Turn Everyday Events into Language Building Activities
by Kelly Faulkenberry Cheek, MSP, CCC-SLP & Keri Spielvogle, MCD, CCC-SLP
With a little thought, parents can turn everyday routines and boring chores into wonderful language learning opportunities! From cooking meals to going to the grocery store, use the following activities to open the door and build upon your child's language skills.
Eat Your Way to Stronger Language Skills!
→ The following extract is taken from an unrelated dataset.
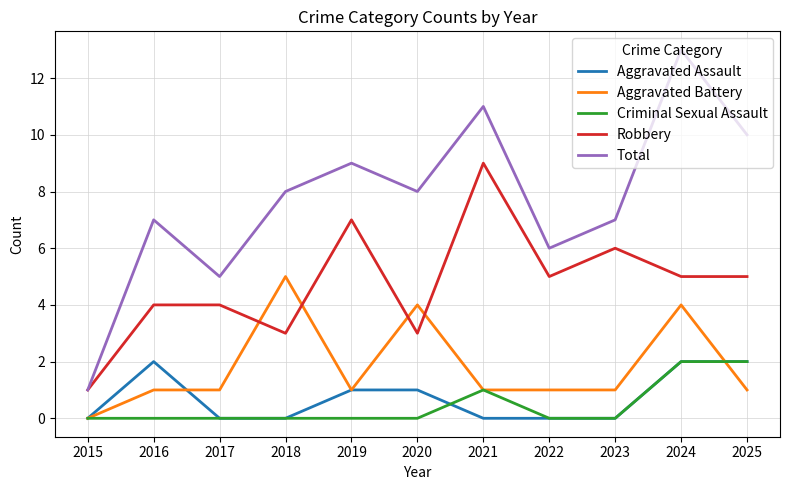

Is it true that Robbery equals 4 at 2021?

False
Mealtimes are the perfect opportunity to allow your children to strengthen their language skills. At snack time, include your children in the process by sequencing the steps taken to complete the snack and encouraging them to remember what step comes next. Promote descriptive language by allowing your children to describe each item as you use it. (i.e., orange cheese, sweet chocolate syrup, salty crackers, etc.) As you prepare a meal, let them participate by setting the table, naming each item as they place it on the table. Encourage counting skills by allowing your children to gather the correct number of utensils, plates, and napkins for each family member. Develop their ability to follow directions by telling them where to place each object. For example, "Put a fork at Daddy's place, and give your sister a napkin."
Baking Up Good Language Skills!
Baking makes for another great language learning opportunity for your children. Bake a batch of cookies using colored candies with your children. Encourage them to help you by spooning the dough on the pan, sorting the candy by color, and counting how many to put on each cookie. This allows your children to actively participate in the chores while strengthening many language skills.
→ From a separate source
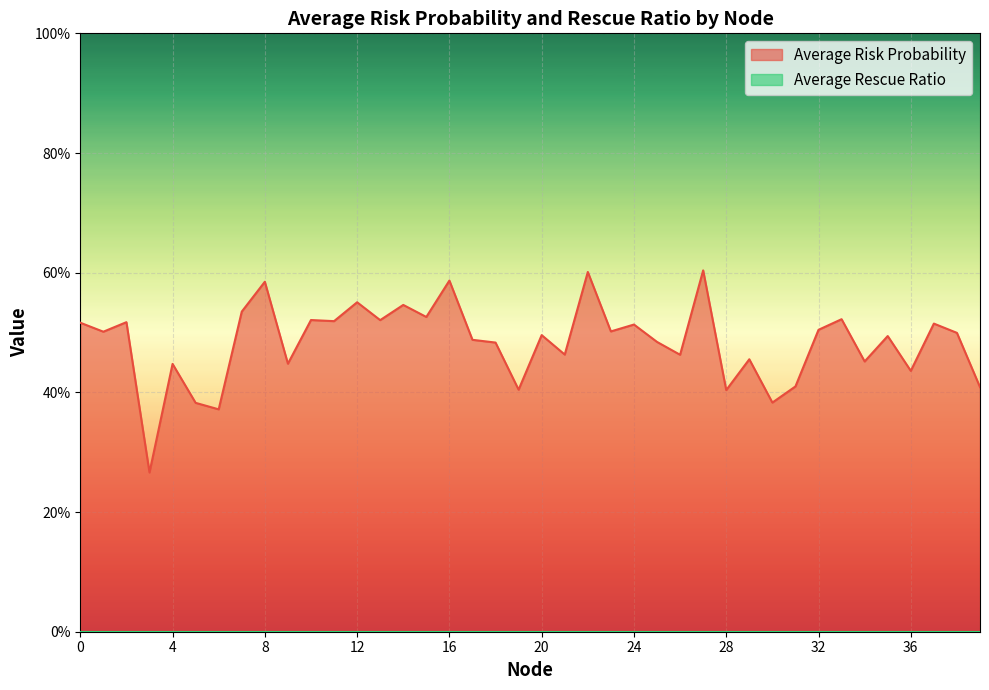

Reading right to left, what are all the values shown in this chart?

0.4	0.5	0.5	0.4	0.5	0.5	0.5	0.5	0.4	0.4	0.5	0.4	0.6	0.5	0.5	0.5	0.5	0.6	0.5	0.5	0.4	0.5	0.5	0.6	0.5	0.5	0.5	0.6	0.5	0.5	0.4	0.6	0.5	0.4	0.4	0.4	0.3	0.5	0.5	0.5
To Market, To Market, to Build Strong Language!
Turn the task of grocery shopping into a wonderful opportunity to build your children's language skills. Encourage them to notice the different categories of foods (fruits, vegetables, cereals, etc.), the different shapes and colors of foods, and the different packages of food items. Ask your children to explain the different tastes and temperatures of the foods (salty/sweet, hot/cold, crunchy/chewy).
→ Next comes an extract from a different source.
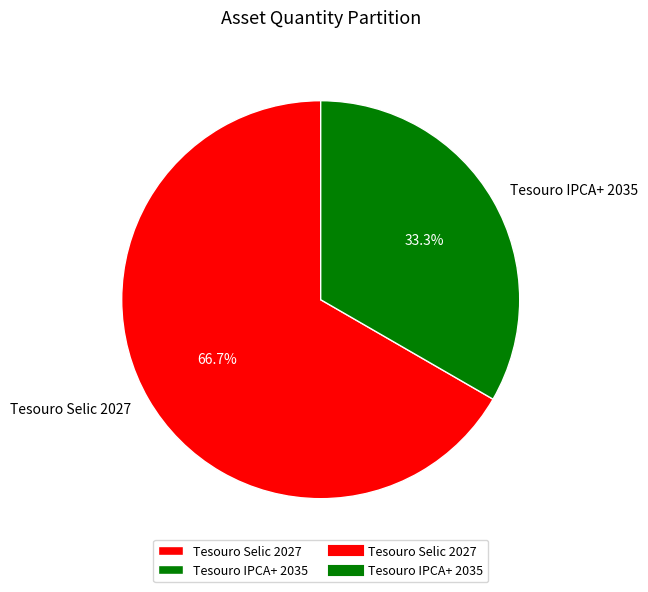

True or false: Tesouro Selic 2027 accounts for 67% of the total.

True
Let your children tell you what their favorite foods are and encourage them to tell you why they like these foods. Assigning "duties" for each child promotes a sense of direction and a feeling of independence. Before sending your children to complete their duties, be sure they know where they are going and what they need to get to complete their tasks. With all this talking, you might make going to the store a more enjoyable experience.